Les membranes sont des cristaux liquides lamellaires dans lesquelles les molécules tendent à s’orienter autour d’une direction privilégiée, le directeur, perpendiculaire à la surface d’une double couche. Pour un cristal liquide lamellaire, l’amplitude de libration des molécules autour du directeur est caractérisée par un paramètre d’ordre S compris entre 0 et 1. Ces deux limites correspondent respectivement à l’état liquide isotrope (liquide ordinaire) et à l’état solide.

 

 

 

 

Figure 14. Spectre RPE d’une sonde radicalaire dans une membrane contenant du cholestérol. La dérivée d’absorption du rayonnement micro-onde est tracée en fonction du champ magnétique appliqué. Le diagramme inférieur comporte le spectre expérimental, le spectre simulé après optimisation des paramètres et leur différence. Le diagramme supérieur indique que le spectre simulé est la somme de deux spectres correspondant respectivement aux domaines enrichis en cholestérol, les mieux ordonnés (site A, 38%, S = 0.279) et aux domaines désordonnés (site B, 62%, S = 0.141) dépourvus de cholestérol. Le principe de ces simulations  est exposé dans la réf. [1].

 

 

REFERENCES

1a - C. Chachaty, APL, a Powerful Research Tool in Magnetic Resonance Spectroscopy.  

APL Quote Quad, 34 (4), 69 (2002).
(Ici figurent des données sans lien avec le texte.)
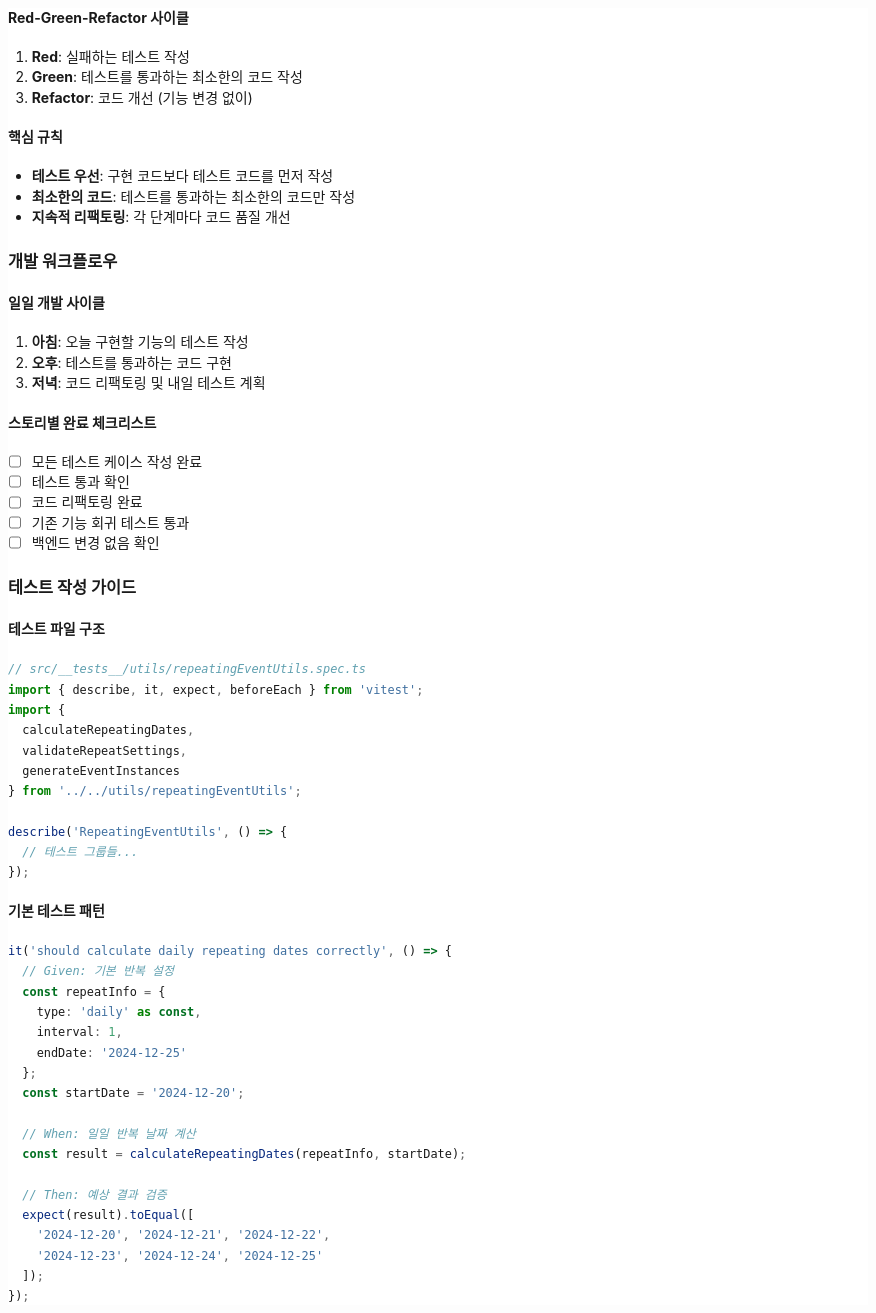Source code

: #### Red-Green-Refactor 사이클
1. **Red**: 실패하는 테스트 작성
2. **Green**: 테스트를 통과하는 최소한의 코드 작성
3. **Refactor**: 코드 개선 (기능 변경 없이)

#### 핵심 규칙
- **테스트 우선**: 구현 코드보다 테스트 코드를 먼저 작성
- **최소한의 코드**: 테스트를 통과하는 최소한의 코드만 작성
- **지속적 리팩토링**: 각 단계마다 코드 품질 개선

### 개발 워크플로우

#### 일일 개발 사이클
1. **아침**: 오늘 구현할 기능의 테스트 작성
2. **오후**: 테스트를 통과하는 코드 구현
3. **저녁**: 코드 리팩토링 및 내일 테스트 계획

#### 스토리별 완료 체크리스트
- [ ] 모든 테스트 케이스 작성 완료
- [ ] 테스트 통과 확인
- [ ] 코드 리팩토링 완료
- [ ] 기존 기능 회귀 테스트 통과
- [ ] 백엔드 변경 없음 확인

### 테스트 작성 가이드

#### 테스트 파일 구조
```typescript
// src/__tests__/utils/repeatingEventUtils.spec.ts
import { describe, it, expect, beforeEach } from 'vitest';
import { 
  calculateRepeatingDates, 
  validateRepeatSettings, 
  generateEventInstances 
} from '../../utils/repeatingEventUtils';

describe('RepeatingEventUtils', () => {
  // 테스트 그룹들...
});
```

#### 기본 테스트 패턴
```typescript
it('should calculate daily repeating dates correctly', () => {
  // Given: 기본 반복 설정
  const repeatInfo = {
    type: 'daily' as const,
    interval: 1,
    endDate: '2024-12-25'
  };
  const startDate = '2024-12-20';
  
  // When: 일일 반복 날짜 계산
  const result = calculateRepeatingDates(repeatInfo, startDate);
  
  // Then: 예상 결과 검증
  expect(result).toEqual([
    '2024-12-20', '2024-12-21', '2024-12-22',
    '2024-12-23', '2024-12-24', '2024-12-25'
  ]);
});
```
APL2002, Madrid 22-25 Juillet 2002.

1b – C. Chachaty, Analysis and Simulation of Electron Spin Resonance Spectra of Randomly Oriented Paramagnetic Species. Site www.esr-spectsim-softw.fr

2 - C. Chachaty, Images de fractales avec APL2 IBM pour Windows. Les Nouvelles d'APL, 31,  29 (1999).

3 - C. Chachaty, Quelques fonctions APL simples pour la résolution numérique des équations et systèmes différentiels. Les Nouvelles d'APL, 27, 61 (1998). 
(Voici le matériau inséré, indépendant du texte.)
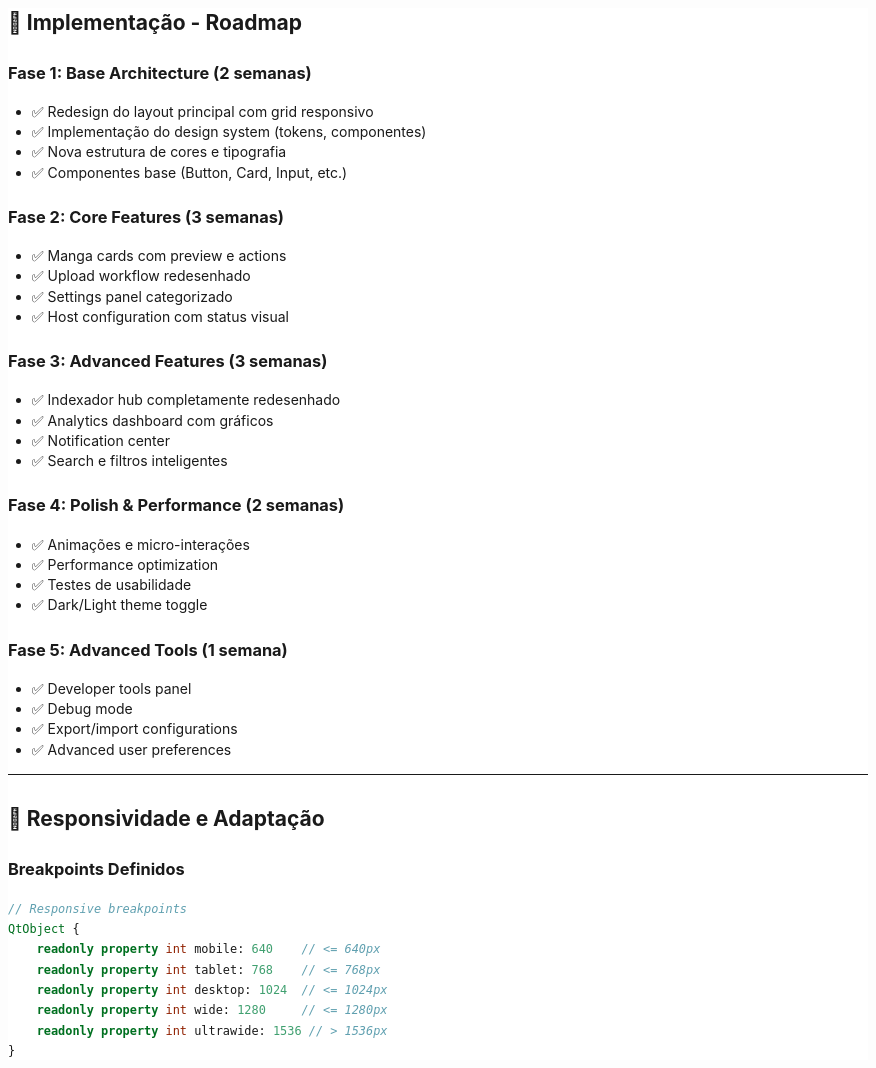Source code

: ## 🚀 Implementação - Roadmap

### **Fase 1: Base Architecture (2 semanas)**
- ✅ Redesign do layout principal com grid responsivo
- ✅ Implementação do design system (tokens, componentes)
- ✅ Nova estrutura de cores e tipografia
- ✅ Componentes base (Button, Card, Input, etc.)

### **Fase 2: Core Features (3 semanas)**  
- ✅ Manga cards com preview e actions
- ✅ Upload workflow redesenhado
- ✅ Settings panel categorizado
- ✅ Host configuration com status visual

### **Fase 3: Advanced Features (3 semanas)**
- ✅ Indexador hub completamente redesenhado
- ✅ Analytics dashboard com gráficos
- ✅ Notification center
- ✅ Search e filtros inteligentes

### **Fase 4: Polish & Performance (2 semanas)**
- ✅ Animações e micro-interações
- ✅ Performance optimization
- ✅ Testes de usabilidade
- ✅ Dark/Light theme toggle

### **Fase 5: Advanced Tools (1 semana)**
- ✅ Developer tools panel
- ✅ Debug mode
- ✅ Export/import configurations
- ✅ Advanced user preferences

---

## 📱 Responsividade e Adaptação

### **Breakpoints Definidos**

```qml
// Responsive breakpoints
QtObject {
    readonly property int mobile: 640    // <= 640px
    readonly property int tablet: 768    // <= 768px  
    readonly property int desktop: 1024  // <= 1024px
    readonly property int wide: 1280     // <= 1280px
    readonly property int ultrawide: 1536 // > 1536px
}
```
4 - R.F. Voss, Fractals in nature: from characterization to simulation. Dans “The Science of Fractal Images”, H.O.Peitgen, D. Saupe éditeurs, Springer-Verlag, Berlin 1988, ISBN 3-540-96608-0.

5 - P. Hellings, “Astrophysics with a PC: an introduction to computational astrophysics”,1994, William Bell, Richmond (USA), ISBN 943396-43-3.

6 - G.J. Chaitin, An APL2 Gallery of Mathematical Physics- A Course Outline.

Proceedings Japan 85 APL Symposium, N:GE18-9948-0, IBM Japan, pp1-56.

7 - D.W. Marquardt,  J. Soc. Ind. Appl. Math. 11, 431 (1963).